Extracted data entries:
* * * * * * *
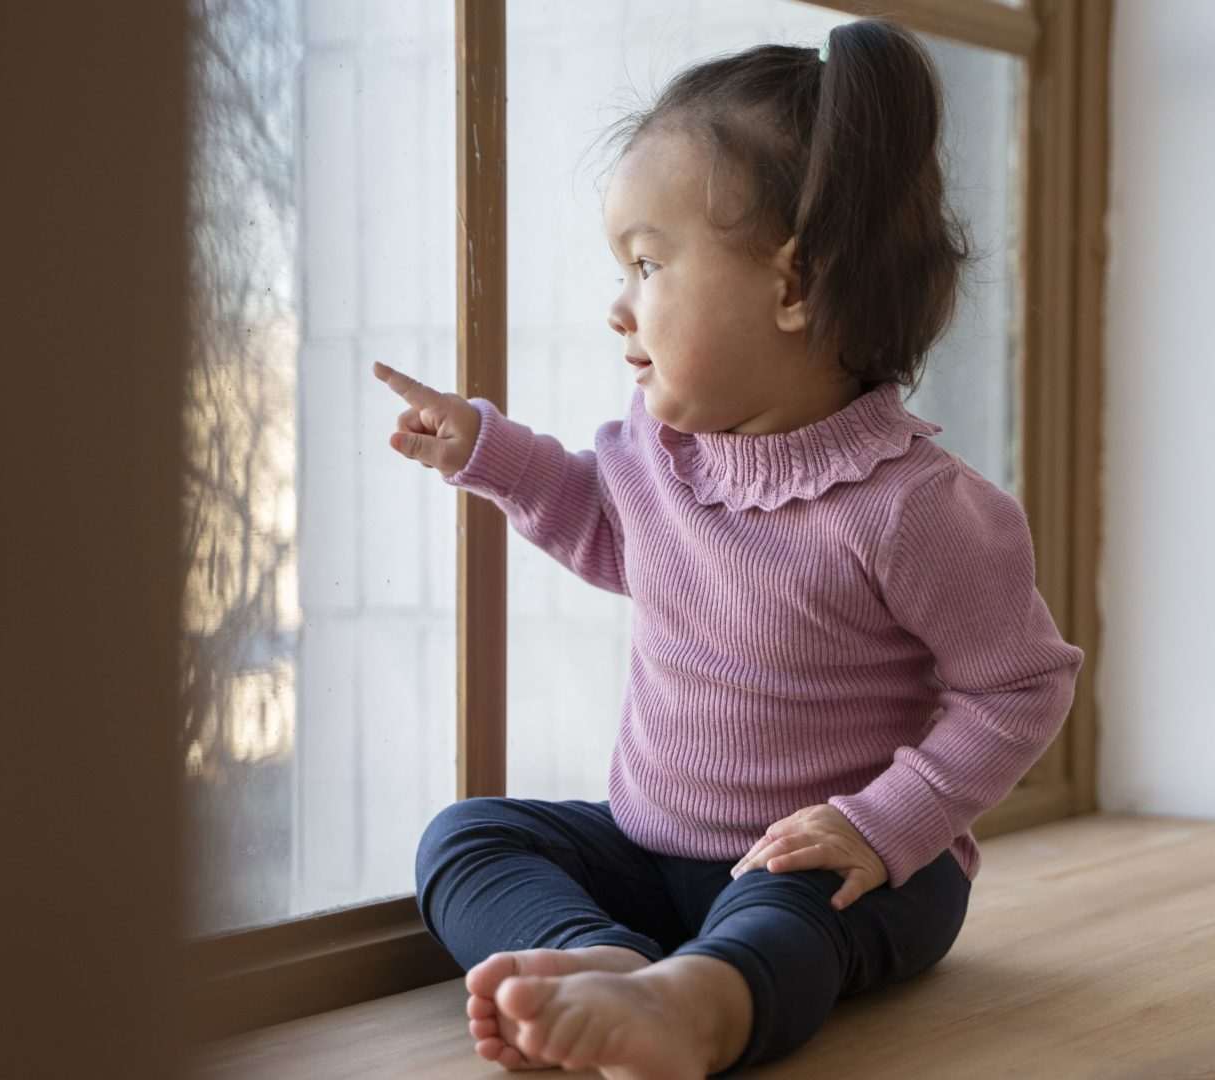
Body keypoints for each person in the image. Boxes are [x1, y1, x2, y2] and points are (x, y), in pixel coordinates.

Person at [377, 19, 1082, 1076]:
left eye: (649, 264)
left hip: (839, 868)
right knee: (468, 837)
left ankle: (704, 1004)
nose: (619, 307)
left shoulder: (915, 506)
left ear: (794, 288)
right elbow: (607, 530)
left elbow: (1018, 688)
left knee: (790, 922)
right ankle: (602, 960)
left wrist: (884, 824)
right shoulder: (660, 456)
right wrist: (489, 449)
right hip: (649, 846)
* * * * * * *
What needs to be done
Omit each image and transcribe the remaining records word for word.

Output for this task
Body keypoints for each person in the image. Boxes are [x1, y1, x2, y2] and points are (x, y), in pixel coordinates.

Person at [377, 19, 1082, 1076]:
left eye: (649, 264)
left hip: (839, 868)
right knee: (468, 837)
left ankle: (704, 1004)
nose: (619, 307)
left shoulder: (915, 506)
left ear: (794, 288)
right elbow: (607, 530)
left elbow: (1018, 688)
left knee: (790, 922)
right ankle: (602, 960)
left wrist: (884, 824)
right shoulder: (660, 456)
right wrist: (489, 449)
right hip: (649, 846)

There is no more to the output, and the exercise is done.